*** Opening Source passage ***
As many people begin the countdown to their summer holidays, the COVID-19 lockdown is now an afterthought. However, a subset of the population are still trapped inside, remaining as at-risk as they were when COVID first arrived in the UK over two years ago. The recent MHRA approval of a pre-COVID exposure biological drug may now provide these individuals with a way out...
Individuals with a compromised immune system, whether because of an immunodeficiency or immunosuppressive treatment, remain among those most susceptible to SARS-CoV-2. For them, the lockdown restrictions of March 2020 never ended. According to Governmental guidance, immunocompromised individuals are still encouraged to wear face masks when meeting others from outside of their household and are urged to stay away from highly populated places. They are not to go near anyone who is showing signs of illness and are warned to stay away from anyone who has not been vaccinated.1
The UK has now fully removed its requirements for masks and mandatory self-isolation, instead pushing ahead with its ‘living safely with COVID’ strategy.2 This leaves the UK’s ~500,000 immunocompromised individuals trapped in their homes, limiting their social contact based on vaccination and health status, in fear that they have been forgotten. The recent retraction of free lateral flow tests for the public also leaves their family and friends out-of-pocket should they want to ensure they are free from the disease prior to visiting.
Not only are this group of individuals at the highest risk of severe or fatal disease, but they are also less likely to mount a sufficient immune response to COVID-19 vaccination.3,4 To mitigate this risk, the World Health Organisation (WHO) recommended those who are moderately or severely immunocompromised should receive an additional vaccine dose.5 In the UK, this jumps to four doses for eligible patients.1 Yet the extent to which these patients will benefit from additional doses of vaccine remains uncertain.
A recent study by Imperial College London found that 19% of 239 kidney transplant recipients who received four vaccine doses had not shown any immune response.6 The UK strategy for COVID-19 management focuses heavily on vaccines and has left those for whom vaccines don’t work with few viable options for living with COVID.
There has also been some pushback from individuals over what constitutes ‘moderately or severely immunocompromised’.1 Millions of people live with chronic illness or disability, and while these may not fall under the umbrella of immunocompromised, they are living with an increased susceptibility to the disease and this may not be reflected properly in their treatment options.
*** Closing Source passage ***
> Problem 1: According to the article on immunocompromised people and COVID-19, how many vaccine doses do eligible patients in the UK receive?
> Problem 2: In the article on immunocompromised people and COVID-19, why did the World Health Organisation recommend an extra vaccine dose for moderately or severely immunocompromised people? Answer in one to three sentences.
> Problem 3: Write the next part of the article on immunocompromised people and COVID-19, picking up after its final sentence.
*** Opening Dataset ***
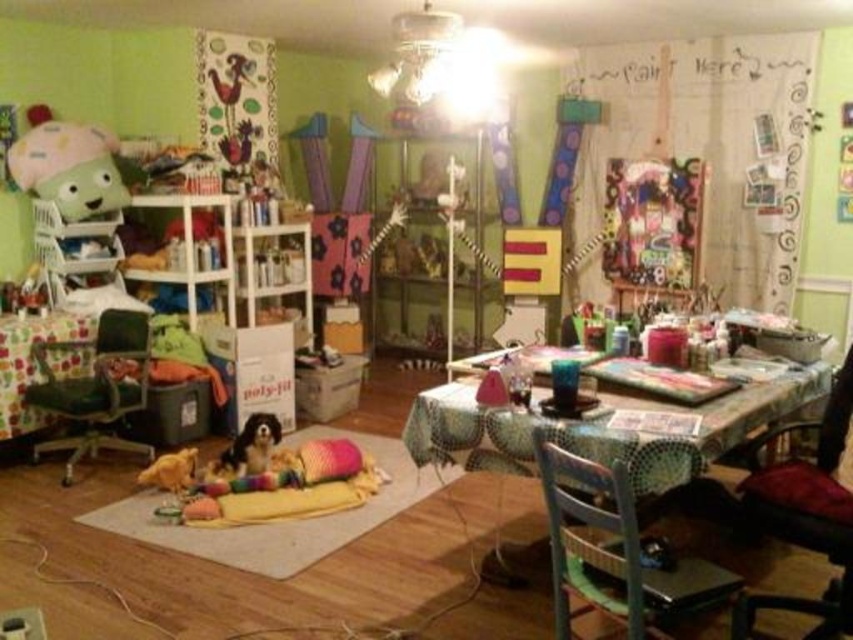
Question: Can you confirm if wooden chair at lower right is wider than velvet red chair at lower right?

Choices:
 (A) yes
 (B) no

Answer: (B)

Question: Which point is closer to the camera taking this photo?

Choices:
 (A) (57, 410)
 (B) (20, 392)

Answer: (A)

Question: Which point is farther from the camera taking this photo?

Choices:
 (A) (242, 440)
 (B) (55, 365)
 (C) (810, 518)

Answer: (B)

Question: Is patterned fabric table at center positioned in front of wooden chair at lower right?

Choices:
 (A) no
 (B) yes

Answer: (A)

Question: Does velvet red chair at lower right have a smaller size compared to green fabric office chair at left?

Choices:
 (A) yes
 (B) no

Answer: (B)

Question: Which point is closer to the camera?

Choices:
 (A) wooden chair at lower right
 (B) velvet red chair at lower right
 (C) polka dot fabric table at center
 (D) black fur dog at lower center

Answer: (A)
*** Closing Dataset ***
> Exercise output 1: Eligible patients in the UK receive four doses.

> Exercise output 2: These people are at the highest risk of severe or fatal disease and are also less likely to mount a sufficient immune response to COVID-19 vaccination. The extra dose was recommended to mitigate that risk.

> Exercise output 3:
However, the COVID-19 pandemic has shown us just how quickly science can work; alongside the development of multiple vaccines, there are now three anti-viral treatments available in the UK: Paxlovid (nirmatrelvir and ritonavir), Veklury (remdesivir) and Lagevrio (molnupiravir). These increase the arsenal of weapons against COVID-19. However, all are only licensed to individuals who have already contracted SARS-CoV-2; something which the immunocompromised population are desperately trying to avoid.
More recently, several biologics have also been approved. These include Ronapreve (casirivimab and imdevimab), Xevudy (sotrovimab) and most recently Evusheld (tixagevimab and cilgavimab). Ronapreve was the first monoclonal antibody treatment for SARS-CoV-2 to gain MHRA approval, with Xevudy and Evusheld following.7–9 These biologics consist of monoclonal antibodies that target the spike protein on the outside of SARS-CoV-2 particles, where they neutralise the virus and prevent it from entering human cells and replicating.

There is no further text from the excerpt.